Tucson – Kurz nach Mitternacht wurde die queere Bar Venture-N im US-Bundesstaat Arizona zum Schauplatz tödlicher Gewalt. Auf dem Parkplatz des seit Jahrzehnten bekannten LGBTQ+-Treffpunkts erschoss der 44-jährige Ousman Ceesay zwei Männer: den 42-jährigen Vincent Anthony Siqueiros und den 33-jährigen Cameron Davis Capara. Beide starben noch am Tatort. Ceesay schoss anschliessend auf sich selbst und erlag später im Spital seinen Verletzungen. Damit forderte die Tat insgesamt drei Todesopfer.
Was zunächst wie eine tödliche Auseinandersetzung vor einer Bar wirkte, nahm mit den Ermittlungen eine noch beunruhigendere Dimension an. Bei Ceesay fanden die Behörden eine Notiz mit den Namen beziehungsweise Adressen mehrerer LGBTQIA+-freundlicher Geschäfte und Treffpunkte. Nach einer Durchsuchung seiner Wohnung kamen die Ermittler zum Schluss, dass Ceesay allein gehandelt haben dürfte und offenbar weitere Menschen ins Visier nehmen wollte. Die Polizei stuft die Tat deshalb als gezielten Angriff aus Hass auf die LGBTQIA+-Community ein.
Ein Ort der Sicherheit wird zum Tatort
Venture-N ist für die queere Community von Tucson weit mehr als eine Bar. Der Treffpunkt gehört seit Jahrzehnten zur lokalen LGBTQ+-Szene und war für viele ein Ort, an dem Freundschaften, Gemeinschaft und ein Gefühl von Sicherheit entstanden.
Nach der Tat legten Angehörige, Freund und Mitglieder der Community Blumen und Kerzen vor dem Lokal nieder. Die Trauer ist gross – ebenso die Verunsicherung. Für viele ältere queere Menschen erinnert der Angriff an frühere Zeiten, in denen Diskriminierung und Gewalt gegen LGBTQ+-Personen noch stärker zum Alltag gehörten.

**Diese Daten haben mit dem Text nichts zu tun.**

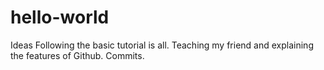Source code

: # hello-world
Ideas
Following the basic tutorial is all. 
Teaching my friend and explaining the features of Github. Commits.

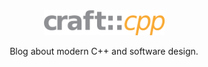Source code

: <div align="center">

<img src="./assets/img/craft-cpp.png" width="193" height="40"/>

Blog about modern C++ and software design.

</div>
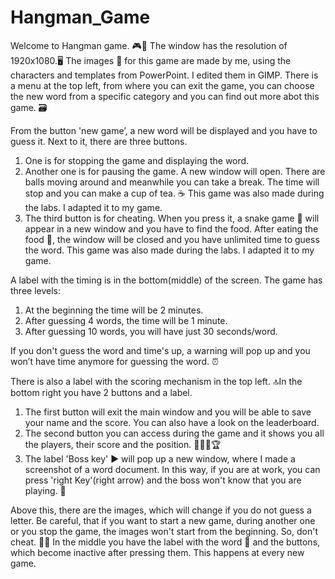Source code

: # Hangman_Game
Welcome to Hangman game. 🎮🌠
The window has the resolution of 1920x1080.🖥
The images 🌃 for this game are made by me, using the characters and templates from PowerPoint. I edited them in GIMP. 
There is a menu at the top left, from where you can exit the game, you can choose the new word from a specific category and you can find out more abot this game. 🗃

From the button 'new game’, a new word will be displayed and you have to guess it. Next to it, there are three buttons.    
  1. One is for stopping the game and displaying the word.    
  2. Another one is for pausing the game. A new window will open. There are balls moving around and meanwhile you can take a break. The time will stop and you can make a cup of tea. ☕️ This game was also made during the labs. I adapted it to my game.    
  3. The third button is for cheating. When you press it, a snake game 🐍 will appear in a new window and you have to find the food. After eating the food 🍔, the window will be closed and you have unlimited time to guess the word. This game was also made during the labs. I adapted it to my game. 
  
A label with the timing is in the bottom(middle) of the screen. The game has three levels:     
  1. At the beginning the time will be 2 minutes.    
  2. After guessing 4 words, the time will be 1 minute.    
  3. After guessing 10 words, you will have just 30 seconds/word.
  
If you don't guess the word and time's up, a warning will pop up and you won’t have time anymore for guessing the word. ⏰

There is also a label with the scoring mechanism in the top left. 🔝In the bottom right you have 2 buttons and a label.     
  1. The first button will exit the main window and you will be able to save your name and the score. You can also have a look on the leaderboard.
  2. The second button you can access during the game and it shows you all the players, their score and the position. 🥇🥈🥉🏆   
  3. The label 'Boss key' ▶ will pop up a new window, where I made a screenshot of a word document. In this way, if you are at work, you can press 'right Key'(right arrow) and the boss won't know that you are playing. 💼
  
Above this, there are the images, which will change if you do not guess a letter. Be careful, that if you want to start a new game, during another one or you stop the game, the images won't start from the beginning. So, don't cheat. 👩‍💻
In the middle you have the label with the word 💬 and the buttons, which become inactive after pressing them. This happens at every new game. 
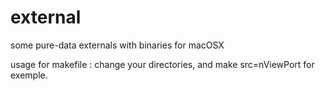 # external
some pure-data externals
with binaries for macOSX

usage for makefile : 
change your directories, 
and make src=nViewPort for exemple.
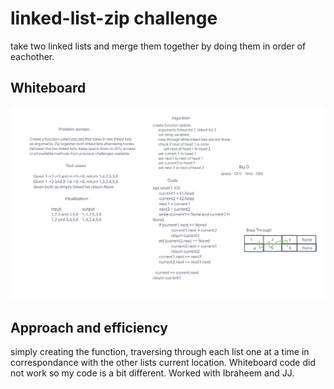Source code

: # linked-list-zip challenge

take two linked lists and merge them together by doing them in order of eachother.

## Whiteboard

![zip list ](zip_list.png)

## Approach and efficiency

simply creating the function, traversing through each list one at a time in correspondance with the other lists current location. Whiteboard code did not work so my code is a bit different. Worked with Ibraheem and JJ.
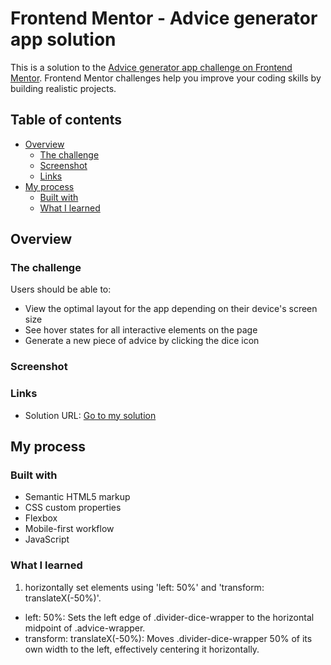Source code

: # Frontend Mentor - Advice generator app solution

This is a solution to the [Advice generator app challenge on Frontend Mentor](https://www.frontendmentor.io/challenges/advice-generator-app-QdUG-13db). Frontend Mentor challenges help you improve your coding skills by building realistic projects.

## Table of contents

- [Overview](#overview)
  - [The challenge](#the-challenge)
  - [Screenshot](#screenshot)
  - [Links](#links)
- [My process](#my-process)
  - [Built with](#built-with)
  - [What I learned](#what-i-learned)


## Overview

### The challenge

Users should be able to:

- View the optimal layout for the app depending on their device's screen size
- See hover states for all interactive elements on the page
- Generate a new piece of advice by clicking the dice icon

### Screenshot


### Links

- Solution URL: [Go to my solution](https://www.frontendmentor.io/solutions/advice-generator-app-Z3RzBRlbMe)

## My process

### Built with

- Semantic HTML5 markup
- CSS custom properties
- Flexbox
- Mobile-first workflow
- JavaScript

### What I learned

1. horizontally set elements using 'left: 50%' and 'transform: translateX(-50%)'. 
  - left: 50%: Sets the left edge of .divider-dice-wrapper to the horizontal midpoint of .advice-wrapper.
  - transform: translateX(-50%): Moves .divider-dice-wrapper 50% of its own width to the left, effectively centering it horizontally.


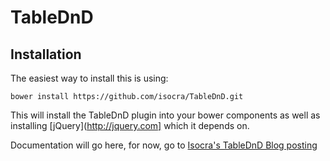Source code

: # TableDnD

## Installation

The easiest way to install this is using:

`bower install https://github.com/isocra/TableDnD.git`

This will install the TableDnD plugin into your bower components as well as installing [jQuery](http://jquery.com] which it depends on.



Documentation will go here, for now, go to [Isocra's TableDnD Blog posting](http://www.isocra.com/2008/02/table-drag-and-drop-jquery-plugin/)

Die Behörden versuchen unterdessen, die Angst in der Community einzudämmen. Die Polizei hat ihre Präsenz rund um LGBTQ+-Einrichtungen in Tucson verstärkt und betont, dass derzeit keine anhaltende Gefahr für die Öffentlichkeit bekannt sei.
Die Namen der beiden Opfer stehen inzwischen im Zentrum der Trauer. Vincent Anthony Siqueiros war laut Berichten seit vielen Jahren Teil der Szene rund um Venture-N. Cameron Davis Capara war als Fotograf in Tucson aktiv und in der lokalen Community engagiert. Vor dem Lokal erinnert ein wachsendes improvisiertes Mahnmal an beide Männer.
Der Angriff löst auch Erinnerungen an andere tödliche Anschläge auf queere Orte in den USA aus – etwa den Anschlag auf den Club Q in Colorado Springs 2022 oder das Massaker im Pulse-Nachtclub in Orlando 2016. Für die LGBTQ+-Community sind Bars und Clubs nicht einfach Ausgehorte: Sie sind Räume für Begegnung, Zugehörigkeit und Schutz.
In Tucson soll eine Mahnwache der Community Gelegenheit geben, gemeinsam zu trauern. Und vielleicht auch ein Zeichen zu setzen: Angst soll nicht das letzte Wort haben.